Scans Instagram accounts for upcoming arts and music events, extracts structured event data with Claude Vision, and surfaces everything in a local web UI.
Runs entirely on your machine. Your API key, Instagram session, and scraped data never leave your laptop.
git clone https://github.com/<your-fork>/Radar.git
cd Radar
npm install
npm startnpm install pulls dependencies and downloads the Playwright Chromium binary (~200 MB, one-time). npm start launches the UI and opens http://localhost:4510 in your browser.
The UI shows a three-step setup banner at the top. Click each step; it opens the right input and checks off when complete.

####

● **Check your understanding**:
A. Using the Radar setup notes, say whether each statement agrees with them, answering yes or no and quoting the words that decide it: (i) The tool runs entirely on the user's machine. (ii) The Playwright Chromium binary is downloaded each time the UI starts. (iii) The setup banner at the top of the UI has five steps.
B. Reproduce the stretch of the Radar setup notes from "Scans Instagram accounts" through "local web UI.", keeping every character the same.

(Saved data entries)
####

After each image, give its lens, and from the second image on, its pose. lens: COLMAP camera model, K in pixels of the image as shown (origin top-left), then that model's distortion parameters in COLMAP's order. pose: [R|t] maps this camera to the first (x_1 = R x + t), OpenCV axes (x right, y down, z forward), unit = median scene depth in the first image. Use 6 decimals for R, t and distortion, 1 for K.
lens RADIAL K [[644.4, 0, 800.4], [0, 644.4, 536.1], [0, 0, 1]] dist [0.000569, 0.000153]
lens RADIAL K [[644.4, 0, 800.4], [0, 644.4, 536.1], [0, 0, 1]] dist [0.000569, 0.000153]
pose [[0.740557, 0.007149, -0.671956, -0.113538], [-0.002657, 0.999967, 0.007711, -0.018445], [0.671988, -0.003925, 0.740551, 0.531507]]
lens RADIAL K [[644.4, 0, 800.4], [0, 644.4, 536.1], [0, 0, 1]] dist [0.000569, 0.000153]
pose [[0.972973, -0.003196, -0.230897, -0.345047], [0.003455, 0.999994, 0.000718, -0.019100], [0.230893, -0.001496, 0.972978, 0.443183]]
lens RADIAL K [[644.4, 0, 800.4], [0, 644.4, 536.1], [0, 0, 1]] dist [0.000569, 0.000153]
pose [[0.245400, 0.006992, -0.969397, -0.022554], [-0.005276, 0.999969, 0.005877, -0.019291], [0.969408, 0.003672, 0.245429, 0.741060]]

####

● **Answers to this exercise**:
A.
(i) Yes: "Runs entirely on your machine."
(ii) No: "downloads the Playwright Chromium binary (~200 MB, one-time)"
(iii) No: "The UI shows a three-step setup banner at the top."

B.
Scans Instagram accounts for upcoming arts and music events, extracts structured event data with Claude Vision, and surfaces everything in a local web UI.